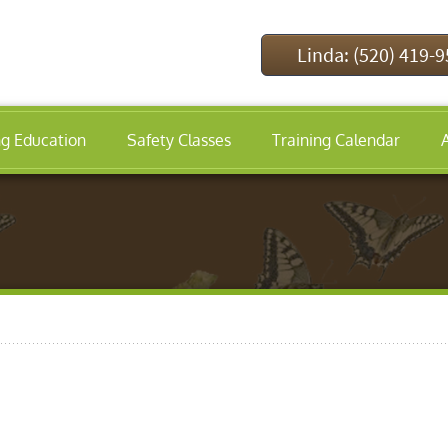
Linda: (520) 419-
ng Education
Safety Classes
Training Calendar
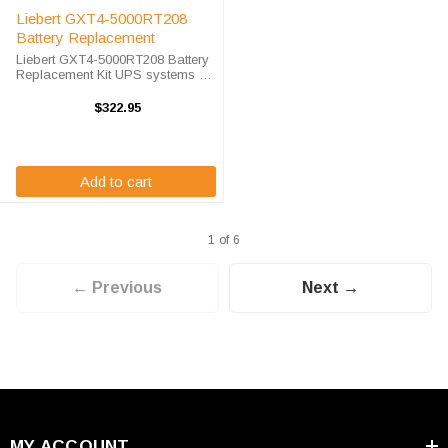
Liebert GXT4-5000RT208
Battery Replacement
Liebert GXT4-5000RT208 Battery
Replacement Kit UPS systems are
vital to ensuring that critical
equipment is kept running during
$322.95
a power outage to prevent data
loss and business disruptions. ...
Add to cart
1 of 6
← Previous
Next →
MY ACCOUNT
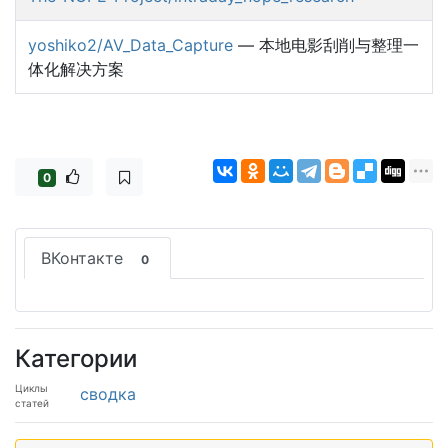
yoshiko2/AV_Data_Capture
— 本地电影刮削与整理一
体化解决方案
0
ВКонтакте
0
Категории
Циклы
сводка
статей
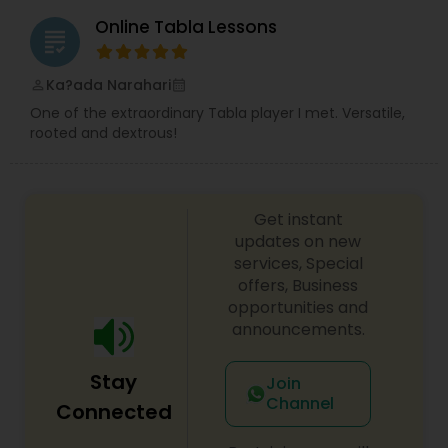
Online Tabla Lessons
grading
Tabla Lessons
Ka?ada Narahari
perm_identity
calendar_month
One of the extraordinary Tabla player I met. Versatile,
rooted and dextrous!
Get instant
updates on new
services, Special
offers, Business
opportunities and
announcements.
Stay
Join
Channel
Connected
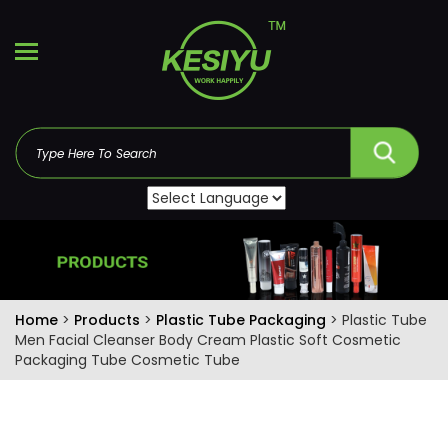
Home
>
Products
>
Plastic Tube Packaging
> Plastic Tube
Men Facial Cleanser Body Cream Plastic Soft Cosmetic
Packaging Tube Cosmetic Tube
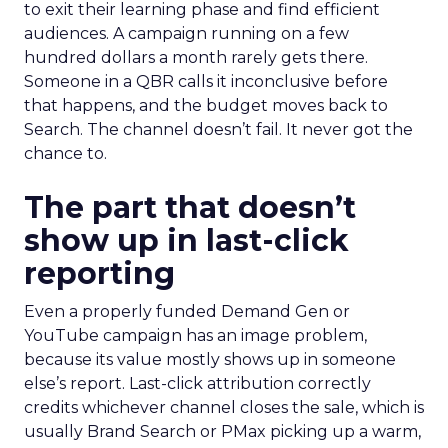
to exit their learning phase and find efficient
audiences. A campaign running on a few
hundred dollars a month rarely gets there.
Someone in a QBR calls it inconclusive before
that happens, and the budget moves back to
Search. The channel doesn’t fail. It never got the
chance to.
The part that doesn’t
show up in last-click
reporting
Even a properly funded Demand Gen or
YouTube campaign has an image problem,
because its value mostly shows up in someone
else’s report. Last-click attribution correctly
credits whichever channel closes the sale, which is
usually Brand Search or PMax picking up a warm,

####

Give the number of lines in the records where the word "Plastic" shows up. Nothing else belongs in the reply.

▶ EXPECTED ANSWER: 3